The practical upshot? Brisbane and Canberra drivers need to work harder to find the best prices. Use the fuel price apps. Check ACCC's price comparison tools. When you do spot a Metro Petroleum, Speedway or United, give them your business.
These independents only survive, and only keep prices honest, if people actually use them.
The Bigger Picture
The ACCC's monitoring powers were just extended for another five years, starting January 2026. Commissioner Brakey and her team will keep watching. They'll keep publishing reports showing who's charging what.
But the ACCC doesn't set prices. They observe and report. The actual price at your local servo depends on who owns it and who they're competing against.
This is the unsexy truth about petrol prices in Australia. Sure, global oil markets matter. The Australian dollar matters. Refinery margins matter. But on any given day, whether you're paying 170 cents or 182 cents often comes down to local market structure.
More independents means lower prices.
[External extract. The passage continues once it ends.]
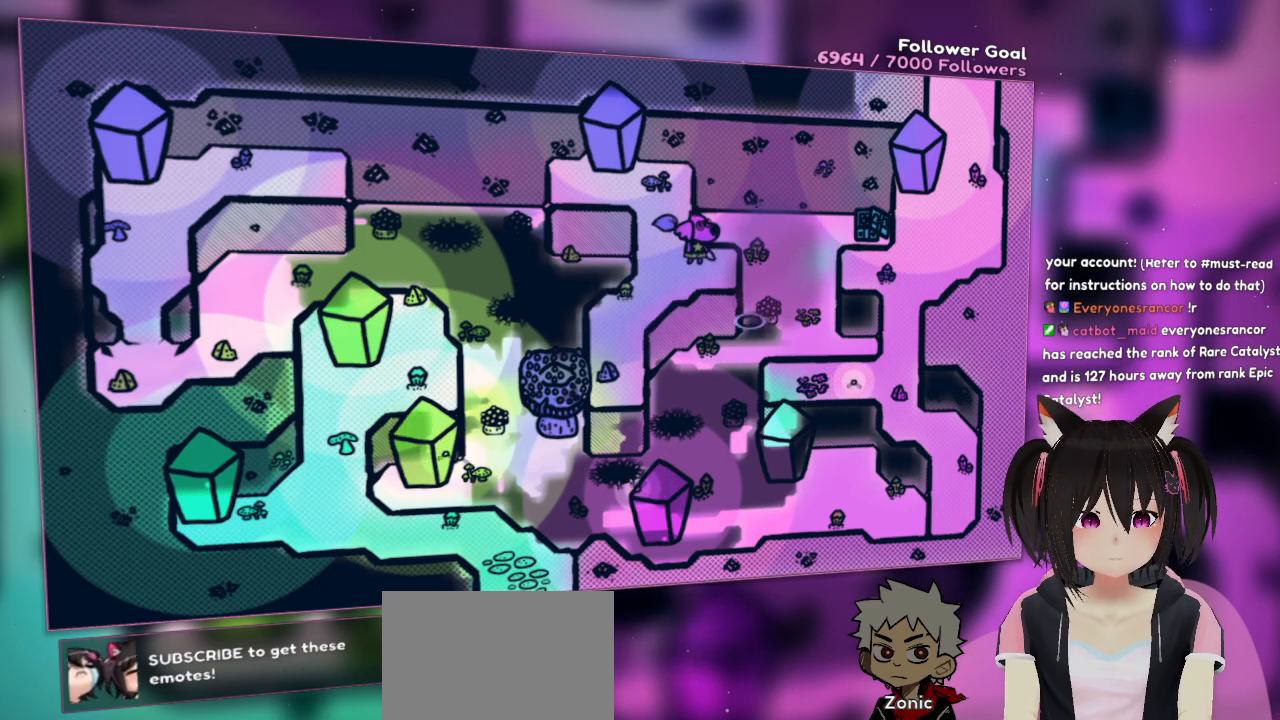
{"buttons": [], "left_stick": "right", "right_stick": "center", "events": [[100, "R2", "down"], [167, "right_stick", "center"], [283, "R2", "up"], [317, "left_stick", "right"]]}
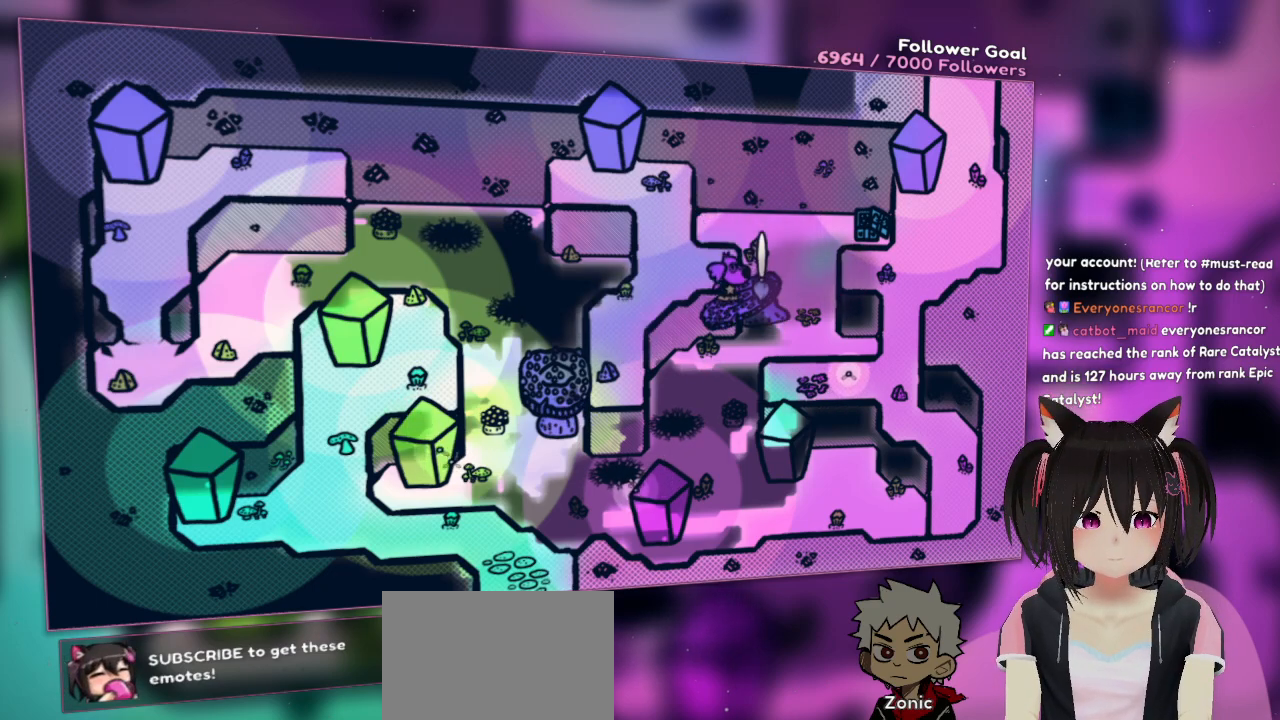
{"buttons": [], "left_stick": "right", "right_stick": "center", "events": []}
Fewer independents means you pay more.
Brisbane and Canberra motorists are learning this the expensive way.
What You Can Do
If you're in Brisbane, Canberra, or any area dominated by major chains, here's the practical takeaway:
- Use price comparison apps to find the cheapest servo in your area, every time
- Fill up at independents when you find them because that's how they stay viable
- Time your fill ups around the price cycle bottom if your city has one
- Consider filling up outside your usual area if you're passing through a suburb with more competition
The fuel industry rarely makes headlines until prices spike. But understanding these structural differences puts you ahead of the curve. When you know why Brisbane pays more than Sydney, you can at least minimise your own costs.
And maybe, if enough motorists support the independents, the competitive landscape might eventually shift. The data shows it's happened elsewhere. Sydney, Melbourne and Adelaide didn't always have the independent presence they enjoy today.
It just takes time, and enough drivers voting with their fuel cards.